The problem: The required output is the whole listing below, unchanged.

-- Opening Marker --

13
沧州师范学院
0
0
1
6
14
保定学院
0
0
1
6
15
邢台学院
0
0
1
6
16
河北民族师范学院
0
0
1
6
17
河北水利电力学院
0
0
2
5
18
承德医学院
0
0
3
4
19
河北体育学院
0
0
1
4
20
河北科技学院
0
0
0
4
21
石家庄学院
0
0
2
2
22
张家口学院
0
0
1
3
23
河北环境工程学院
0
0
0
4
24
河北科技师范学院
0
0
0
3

-- Closing Marker --

The answer:
13
沧州师范学院
0
0
1
6
14
保定学院
0
0
1
6
15
邢台学院
0
0
1
6
16
河北民族师范学院
0
0
1
6
17
河北水利电力学院
0
0
2
5
18
承德医学院
0
0
3
4
19
河北体育学院
0
0
1
4
20
河北科技学院
0
0
0
4
21
石家庄学院
0
0
2
2
22
张家口学院
0
0
1
3
23
河北环境工程学院
0
0
0
4
24
河北科技师范学院
0
0
0
3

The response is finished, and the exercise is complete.